A slap on the back awoke him, and turning round, he saw the genial, good-humoured face of one of his fellow-monitors, Hugh Lillyston.

“Well, Julian, dreaming as usual—castle-building, and all that sort of thing, eh?”

“No; I was thinking how soon one will have to bid good-bye to dear old Harton. How well the chapel looks from here, doesn’t it?—and the church towering above it.”

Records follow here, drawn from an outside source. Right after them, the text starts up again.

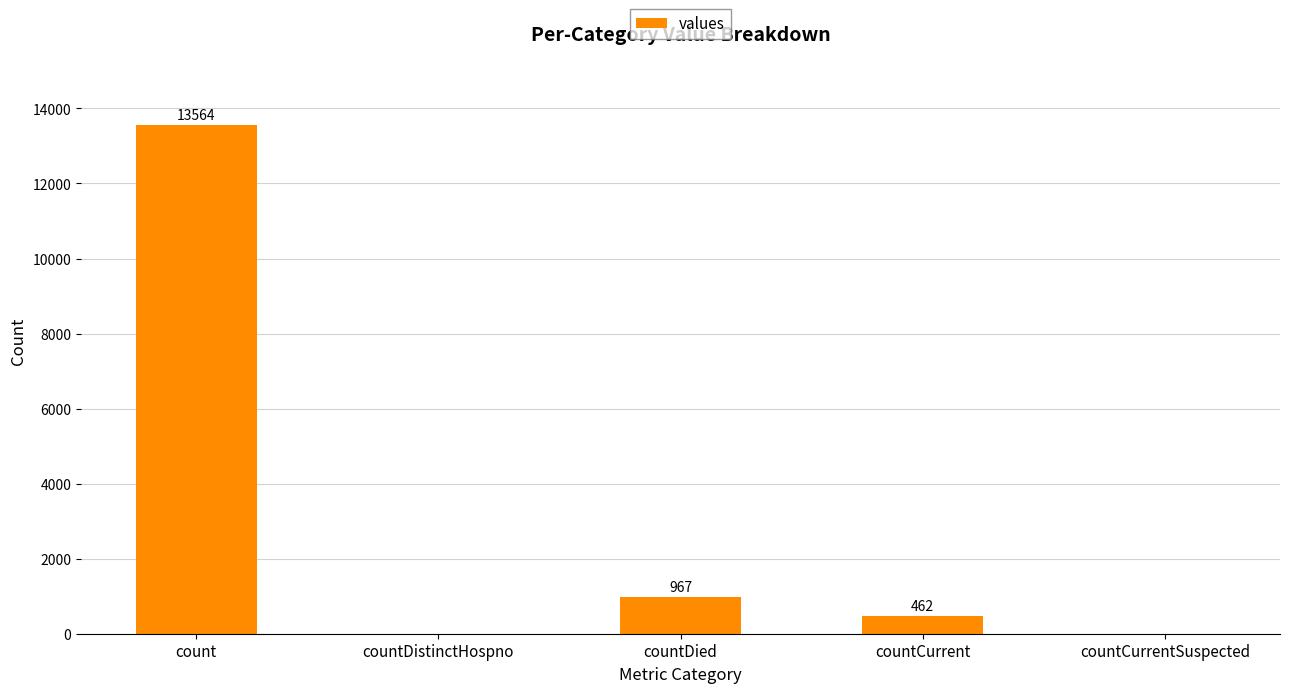

Which has a higher value, countCurrent or count?

count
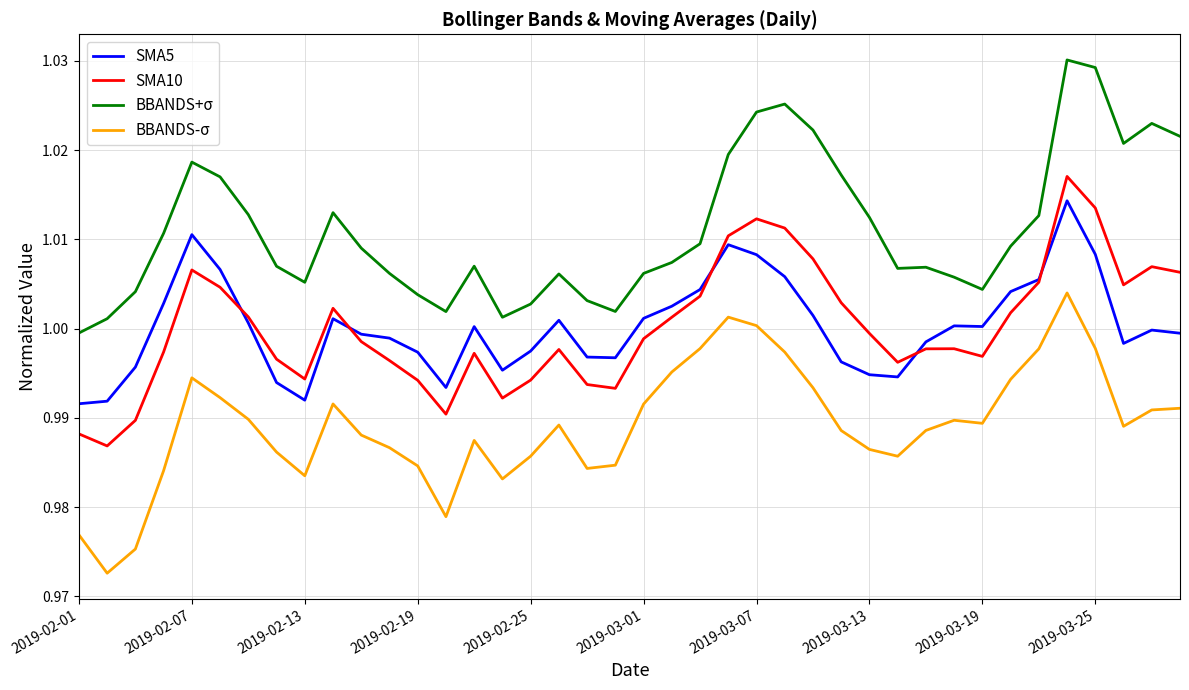

How many distinct data groups are displayed?

4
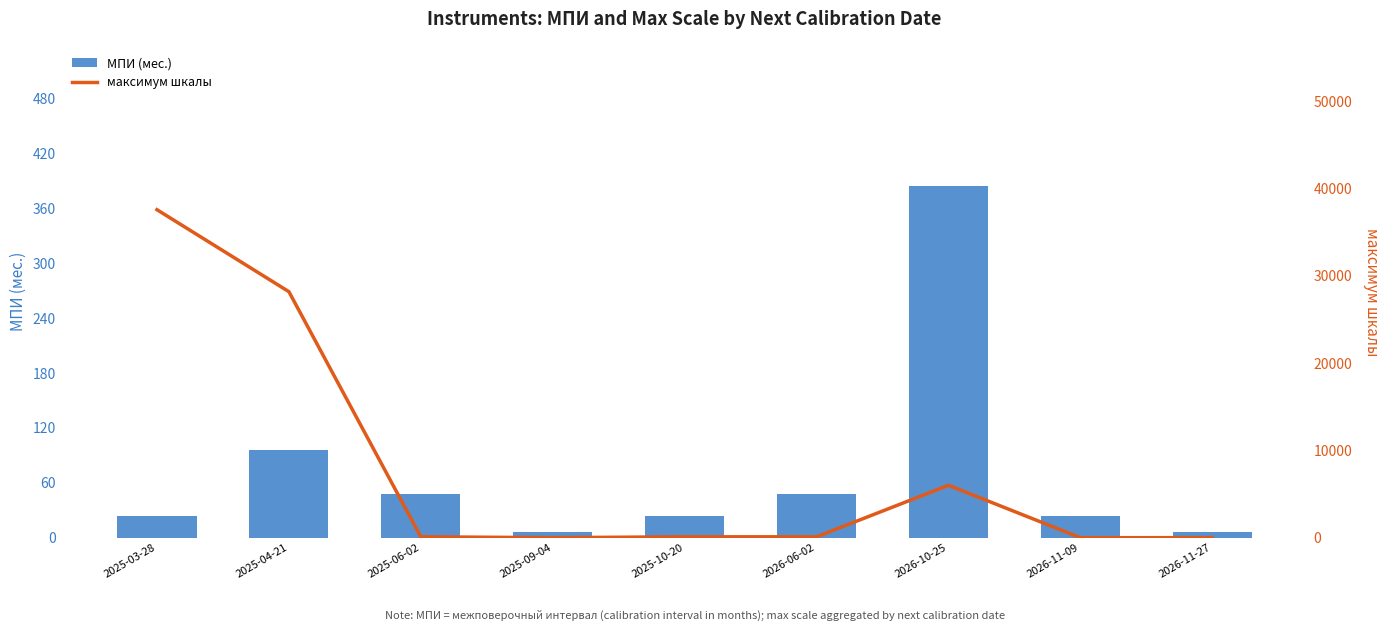

What is the label of the 1st bar from the right?

2026-11-27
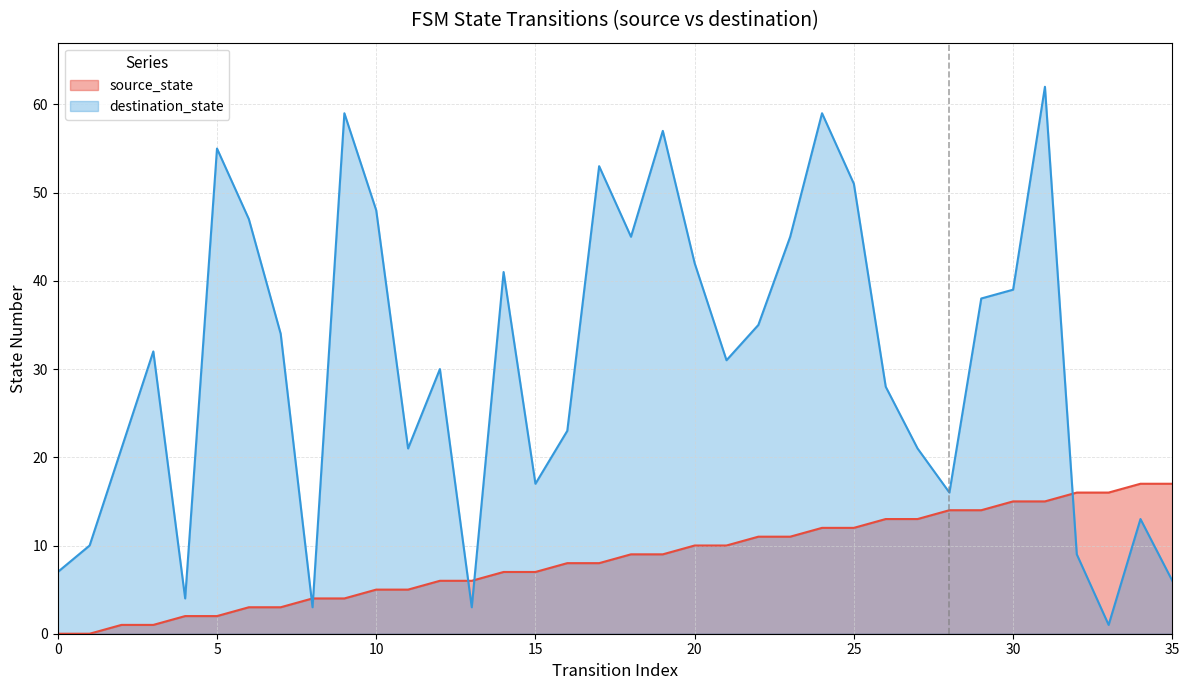

What is the difference between the second highest and minimum values in the destination_state series?

58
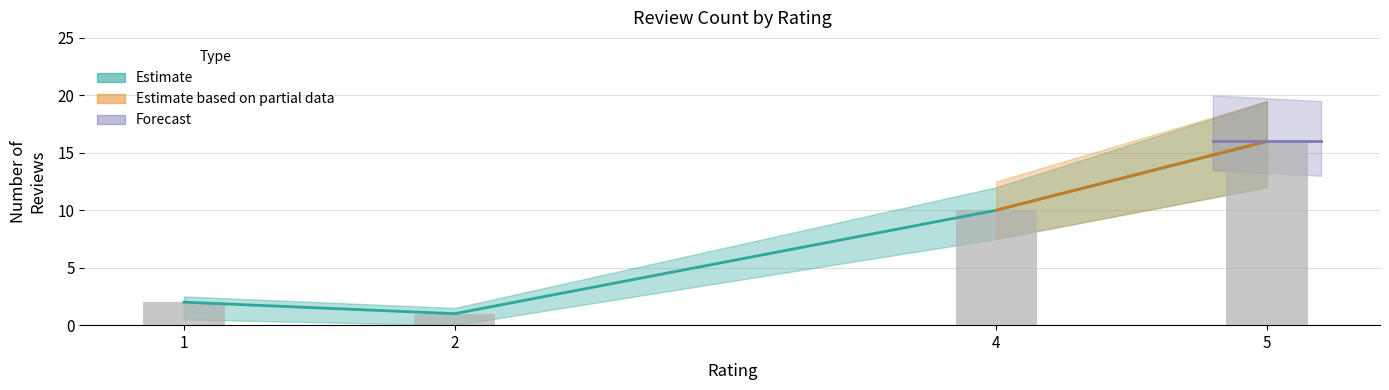

How many bars are there in total?

4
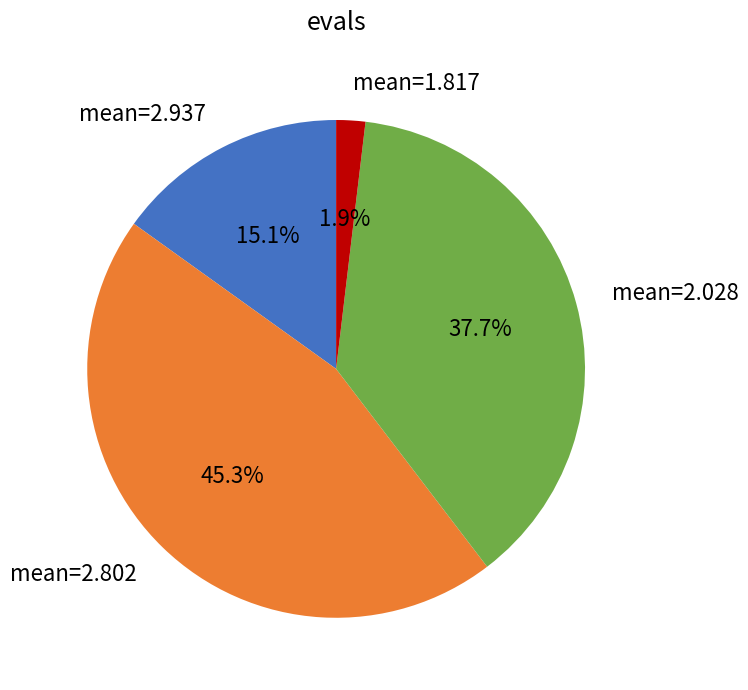

Rank the categories by value from lowest to highest.

mean=1.817, mean=2.937, mean=2.028, mean=2.802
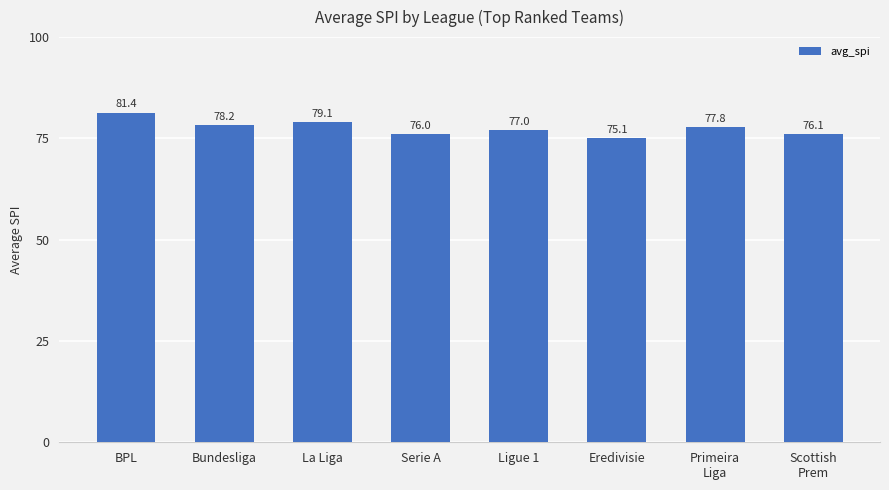

Which category has the highest value across all series?

BPL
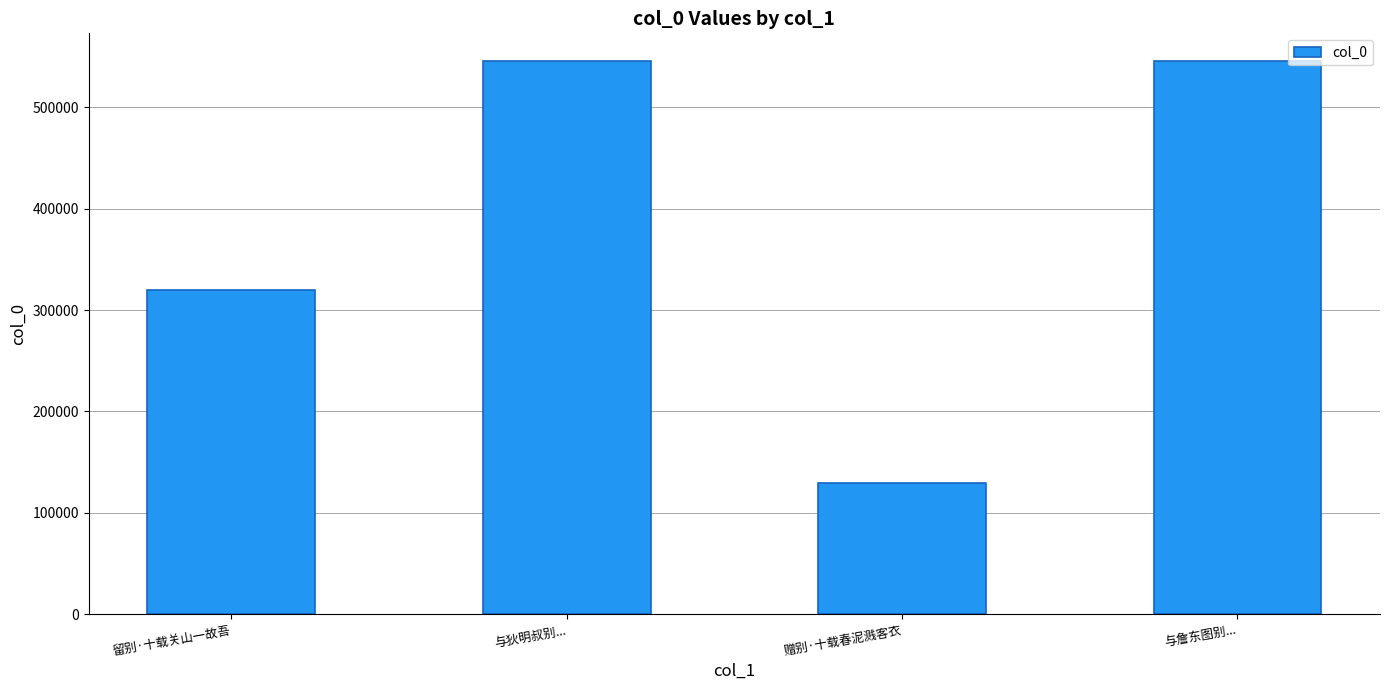

How many data points does each series have?

4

“The chapel being like a fair daughter seated at her mother’s feet, as your poetical tutor remarked the other day. Well, Julian, I’m glad we shall leave together, anyhow. Come and have some tea.”

Julian went to his friend’s room. The fag brought the tea and toast, and they spent a merry evening, chatting over the speeches, and the way in which the day had gone off. At lock-up, Julian went to write some letters, and then feeling the melancholy thought of future days stealing over him, he plunged into a book of poems till it was bed-time, being disturbed a good deal, however, by the noisy mirth which resounded long after forbidden hours from Bruce’s study overhead. Bruce was also to leave Harton in a month, and they were going up together to Saint Werner’s College, Camford. But the difference was, that Bruce went up wealthy and popular; Julian, whose retiring disposition and refined tastes won him far fewer though truer friends, was going up as a sizar, with no prospect of remaining at the University unless he won himself the means of doing so by his own success. It was this thought that had made him sigh.